Tired of being hit by cars? Fed up with being scraped off the road? Sick of fighting off vultures after you’ve been pancaked?
Sidewalks™
Sure the blue urinal cakes LOOK delicious but I’ve learned my lesson
What if I made a cactus delicious?
– pineapple inventor
I wish I knew how to spell the crinkle sound a chip bag makes because that would be my future dog’s name.
People on social media will threaten murder in the comment section of a cake recipe.
A guy just tried to mansplain me what a sawhorse is but I shut him down because I am well aware that it’s the past tense of seahorse! Ok, thanksbuhbye.
Pro is good and con is bad, so they should rename the Constitution to Prostitutio-oh, never mind.
So I’m Calling random stores & saying “Hey It’s Michael, Screw you guys, I quit!”…. There’s got to be a Michael at one of these places…
“Are you going to be part of the problem or part of the solu— ”
Me: Oh problem, definitely
“That wasn’t… it was a rhetorica— ”
Me: I have some ideas on how to make the problem even funnier than it is
(credit Morgz, account missing)
There are two types of people: those who love terrible puns, and those who are no pun.
Doc : Do you know what blood type you are?
Me : Red?
Some jerk called me “pretentious” so I called him a “planktupus.” I can make up nonsense words too.
me: sorry, but 40 is NOT too old to date!

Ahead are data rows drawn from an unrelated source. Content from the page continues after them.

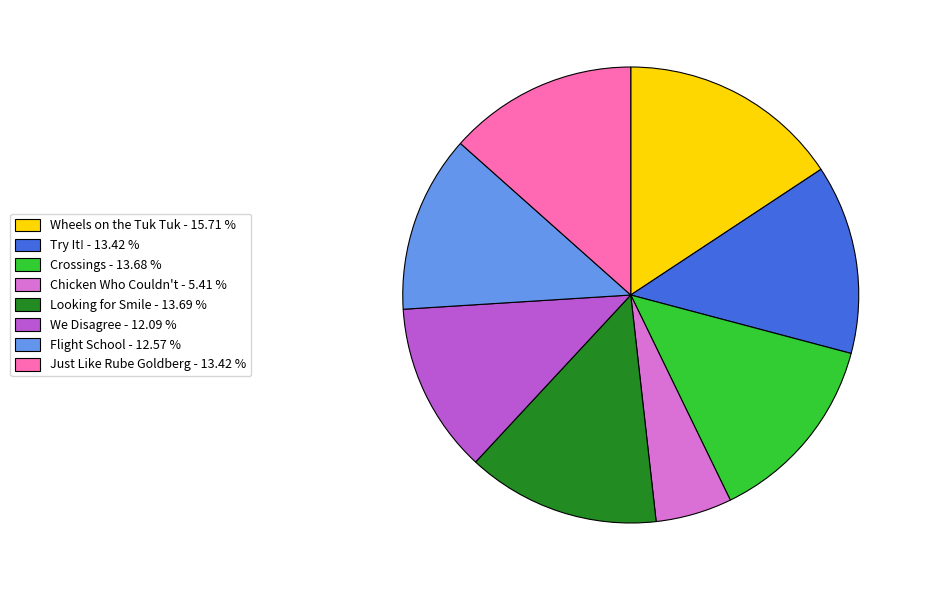

Is there a majority slice in this chart?

No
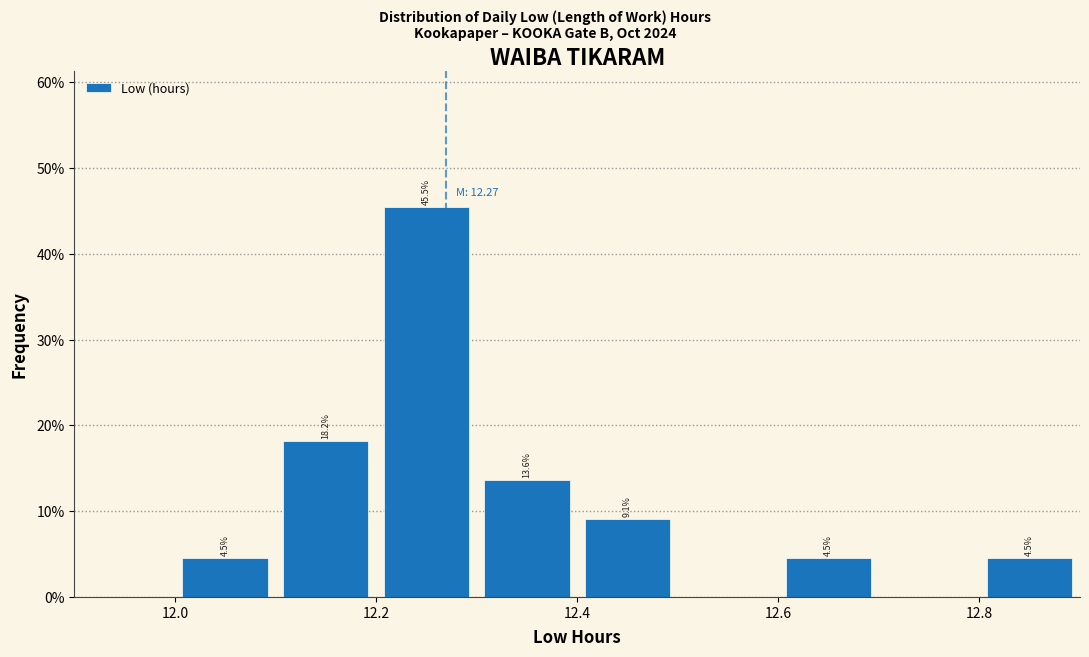

Over which range of the x-axis is the bar tallest?

12.2 to 12.3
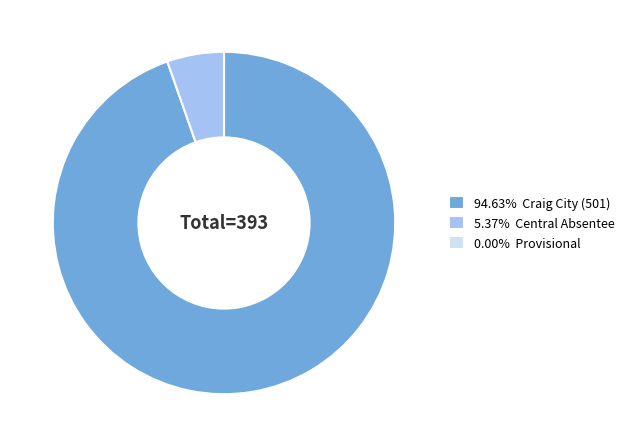

Is there any slice that represents more than half of the pie?

Yes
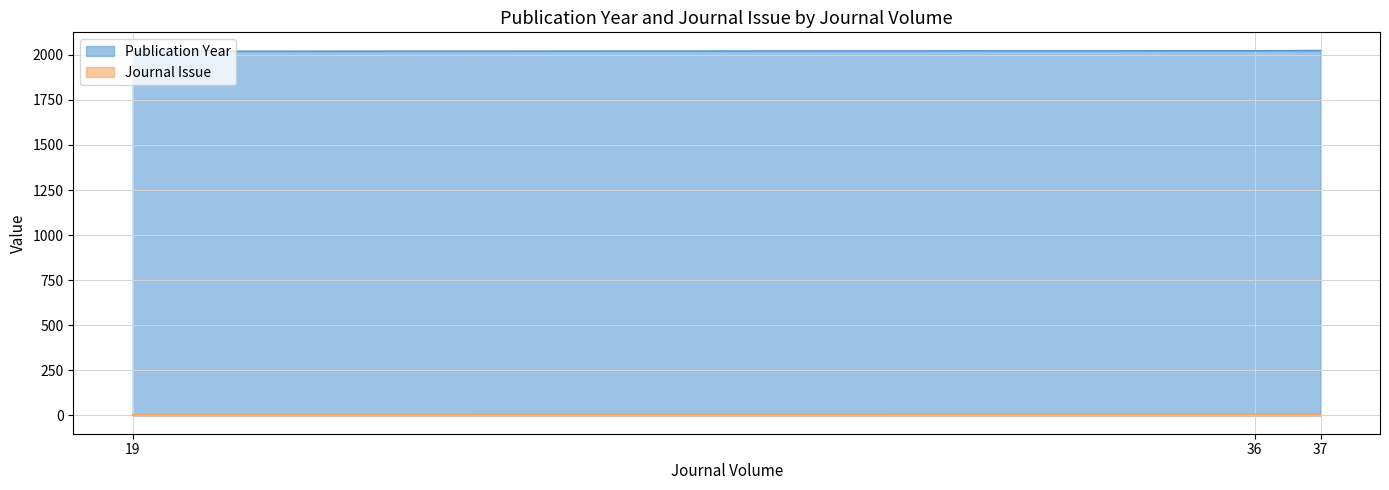

Is it true that Publication Year equals 2906 at 36?

False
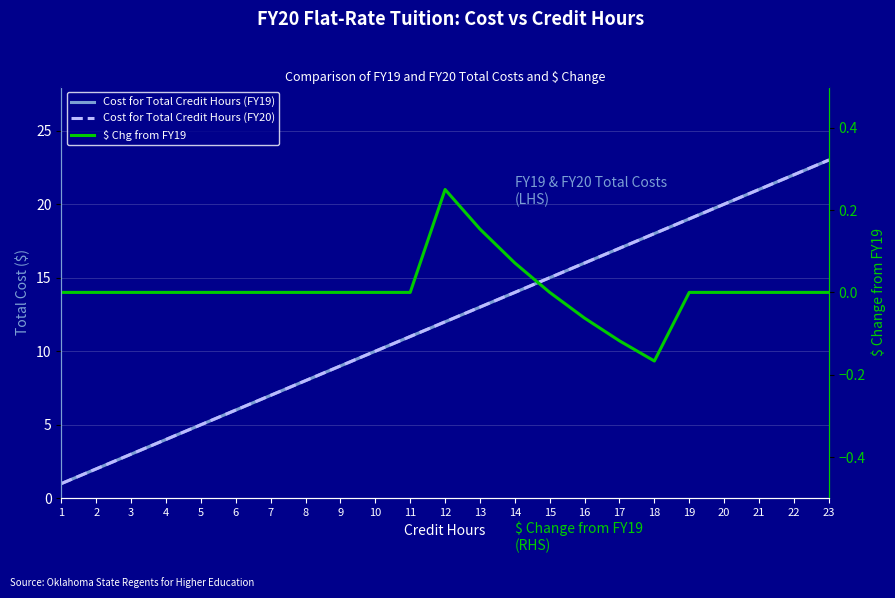

True or false: Cost for Total Credit Hours (FY20) has a value of 12.0 at 9.

False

wife: this has nothing to do with your age
Child: What’s the difference between a hurricane and a tropical storm?
Me: A tropical storm has high winds with tiny drink umbrellas flying around in them.
Child: I’ll ask mom.
[Robert Oppenheimer, hands clasped behind back, standing in front of the newly completed atomic bomb] Now I am become death, destroyer of worlds…

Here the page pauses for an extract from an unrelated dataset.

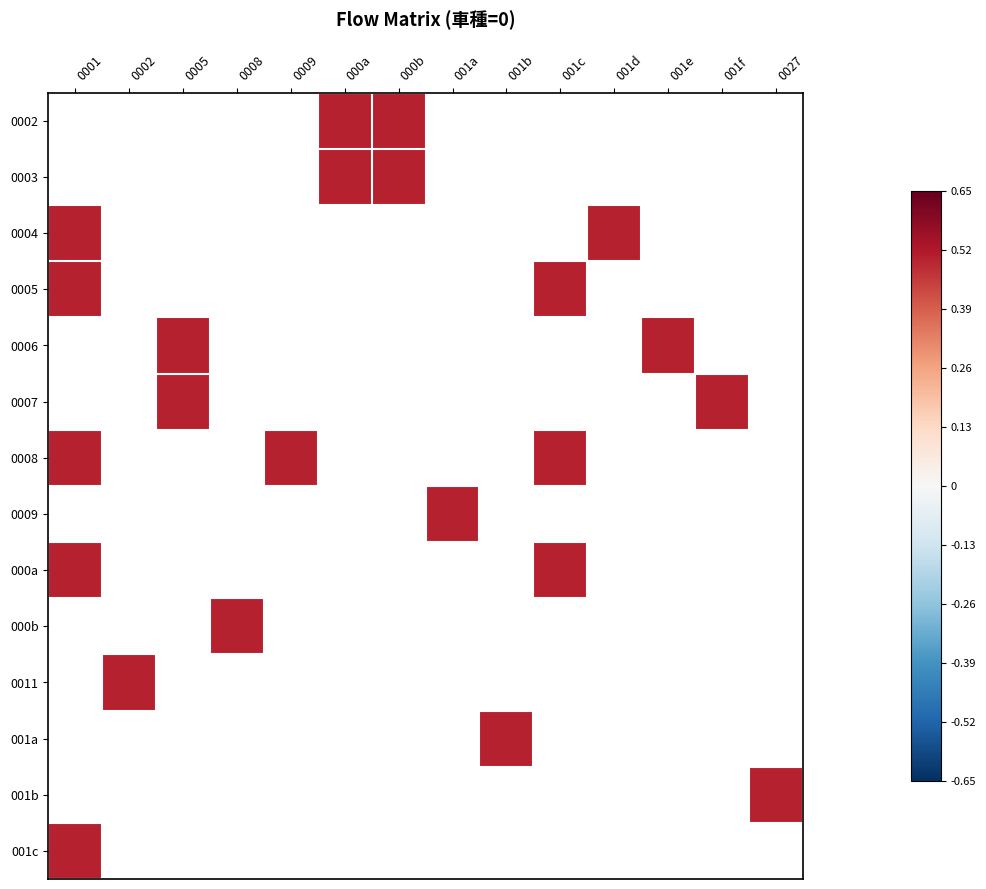

Which has a higher value, 001f or 0027?

0027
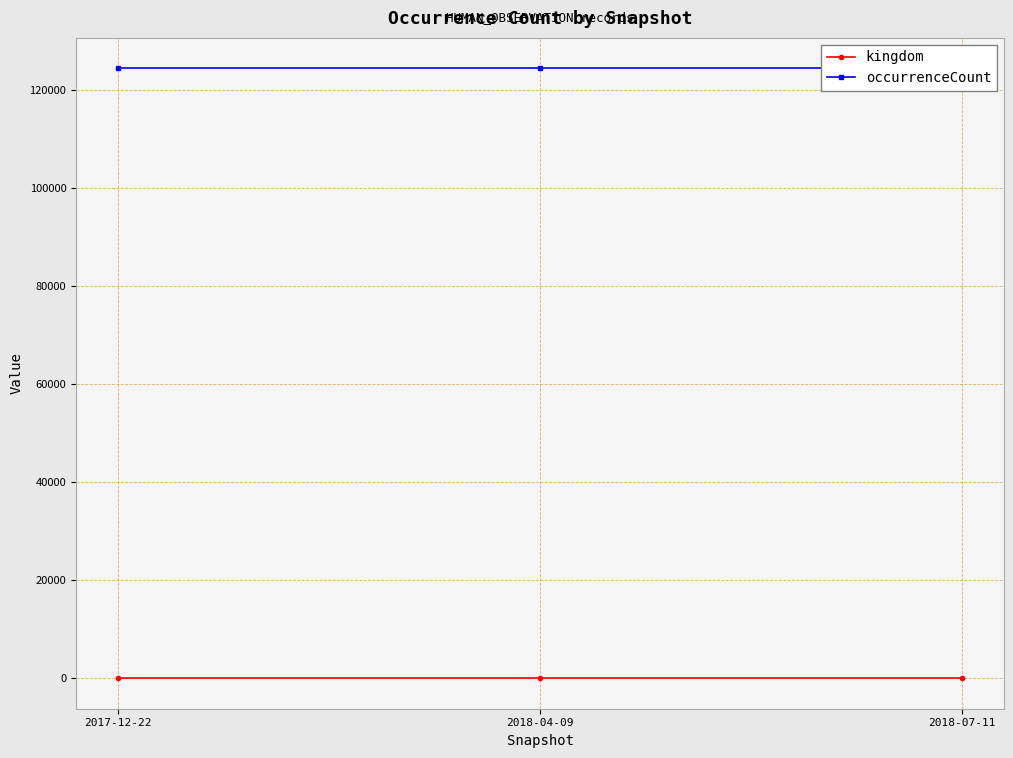

What position from the left is 2017-12-22?

1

[another scientist who worked on the project] me too
back to work
HEALTH OFFICIAL: one way to slow the spread of disease is to isolate yourself from people
ME: way ahead of you
Yes I wore a $900 fuchsia southern belle dress to your kid’s baptism. When I was your bridesmaid, you said I could always wear it again.
When I was a kid, we jumped fences, biked without helmets & drank out of public water fountains.

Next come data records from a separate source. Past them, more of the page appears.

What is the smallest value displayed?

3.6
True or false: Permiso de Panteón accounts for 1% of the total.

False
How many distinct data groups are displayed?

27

It was a dangerous time, full of microbes.
CONCERT
AC/DC: Who’s ready to be Thunderstruck?
CROWD: *screams
ME: [from front row] IT’S IMPOSSIBLE TO BE STRUCK BY THUNDER!
Before our first date, I texted him: Look for a tall, young, leggy brunette. I’ll be the short middle-aged blonde next to HER.
I set my alarm extra early so I have enough time to lay in bed & be angry about having to wake up
Is it still casual sex if you’re wearing a tuxedo?
I’ve had a bag of bolts on my desk for a week, and I can’t for the life of me remember what they’re for.
Two pyromaniacs meeting on match. com is the same as fisherman meeting on plenty of fish.
[turns to guy at next urinal]
“When the Little Mermaid became human how did she know how to use a toilet? BIG-TIME plot hole in my opinion”
Yankee Doodle went to town riding on a pony; he stuck a feather in his hat, and called it macaroni… That folks, is what drugs do to you.